Source document -
These interactive dashboards are powered by data we collected to study the availability of books for elending to public libraries in Australia, the US, Canada, the UK and New Zealand. We included only English language books to facilitate title level comparison across countries.
The Focused Australian Study shows availability and terms of access for a sample of 546 books across the five main Australian library ebook aggregators (Overdrive, James Bennett, Wheelers, Bibliotheca and Bolinda). This case study provides an overall snapshot of the competitive playing field in a single market, including similarities and differences across aggregators on a title level.
The Focused International Study shows comparative availability and terms for those same books across a single platform in Australia, the US, Canada, the UK and New Zealand, providing new insights into international similarities and differences.
The Large-scale International Study shows comparative availability and terms for a much larger sample of almost 100,000 books across those same five jurisdictions.
For all studies, the data powering the dashboards was collected during the week of 17 July, 2017.
This page describes how we gathered the data that powers the dashboards, and used it to calculate results.
The Focused Australian Study captures comprehensive availability, pricing and licence data from all five key aggregators operating in the Australian market: Overdrive, James Bennett (Axis360), Wheelers (ePlatform), Bibliotheca (cloudLibrary) and Bolinda (BorrowBox). This acts as a case study to demonstrate intra-jurisdictional differences in availability, terms and pricing - and unearthed some very surprising results.
In some cases, the contracts between aggregators and libraries included confidentiality restrictions which prevented our partners from simply providing this data directly to the research team. That meant we had to secure the agreement of all five aggregators to obtain the required data. We ultimately secured full participation on the basis that:
We constructed a sample of 546 books using various proxies for quality and demand to identify books significant to English language libraries and readers (particularly in Australia). As noted above, we were constrained in the number of titles we could include. Since the data came from different sources, that data also had to be manually ‘cleaned’ to enable accurate cross-platform comparison.
This sample was not intended to be representative of all the books in the market, but rather to include a range of titles of likely interest (see composition breakdown below). It captures a range of current books as well as older titles, and books intended for different audiences across a range of genres (though limited to the English language). More newer books than older books were included to reflect their higher weighting in library collections.
We constructed the focused study sample from bestselling, most held, and award-winning titles as set out below (removing duplicates and inapposite titles such as colouring, sticker and multimedia books):
The complete list of sampled titles can be viewed by downloading the public dataset from the interactive dashboard.
In the study, we categorised licences according to two dominant lending models: ‘OC/OU’ or ‘Metered Access’. We use OC/OU (‘One Copy/One User’) to refer to a perpetual licence that is not restricted by either time or number of loans. We use ‘Metered access’ to refer to licences that are restricted by time, number of loans or both. We then further break down the forms of metered access by type (eg ‘26 loans’, ‘26 loans/12 months’ etc). None of the licences included in this study permitted simultaneous loans. We also had no books that were made available on a flat ‘price per loan’ licence, an option which began to emerge in the Australian marked soon after we collected this data.

Task requirements -
In the page on library ebook availability, copy out everything from "The Focused International" down to "to calculate results.", switching "dashboards" to "data displays". The lines that follow this text are not needed.

Recorded information -
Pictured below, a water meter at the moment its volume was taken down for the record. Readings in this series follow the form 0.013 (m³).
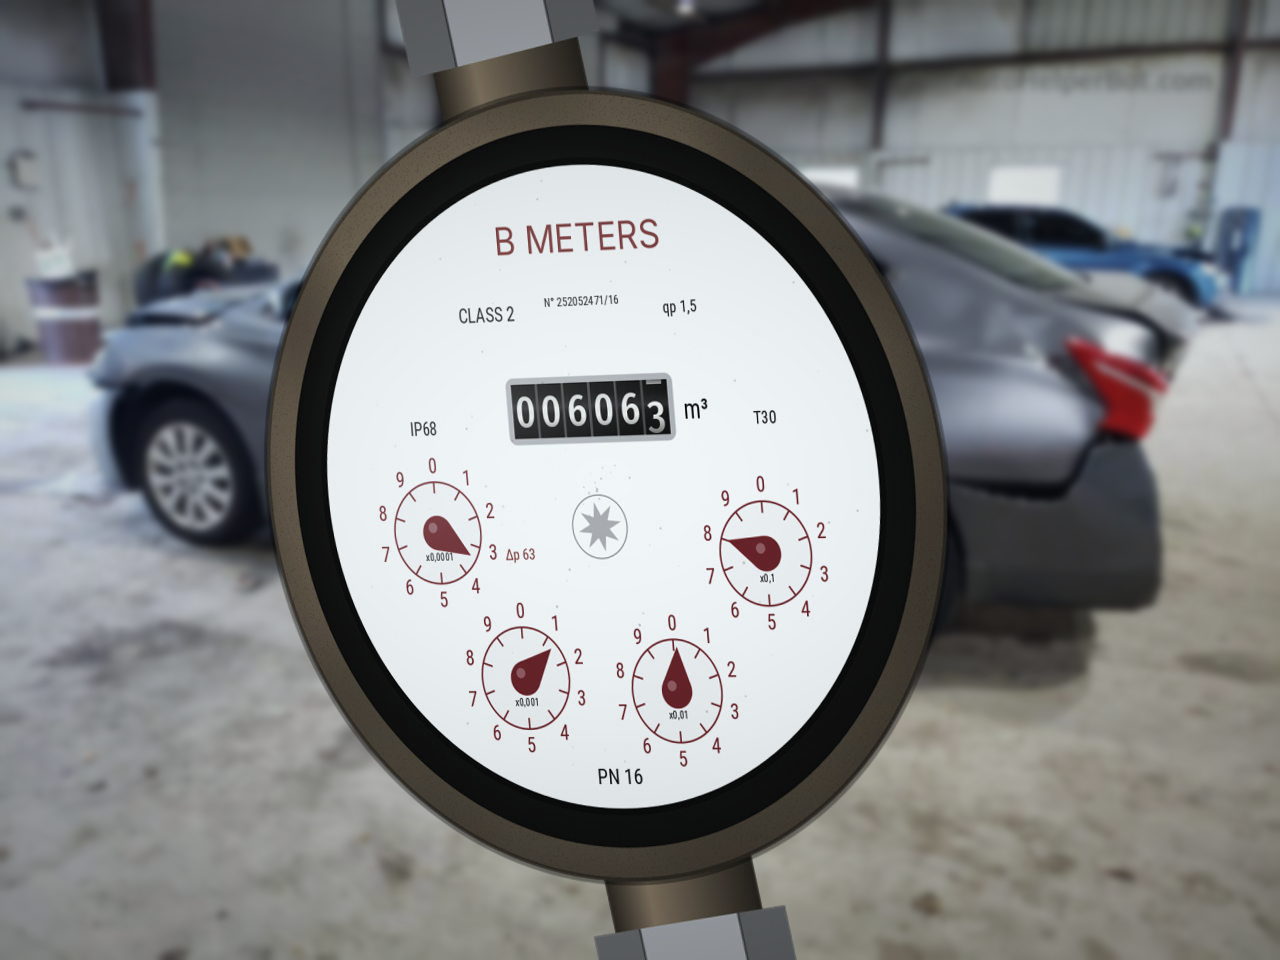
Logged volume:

Output of the exercise -
The Focused International Study shows comparative availability and terms for those same books across a single platform in Australia, the US, Canada, the UK and New Zealand, providing new insights into international similarities and differences.
The Large-scale International Study shows comparative availability and terms for a much larger sample of almost 100,000 books across those same five jurisdictions.
For all studies, the data powering the data displays was collected during the week of 17 July, 2017.
This page describes how we gathered the data that powers the data displays, and used it to calculate results.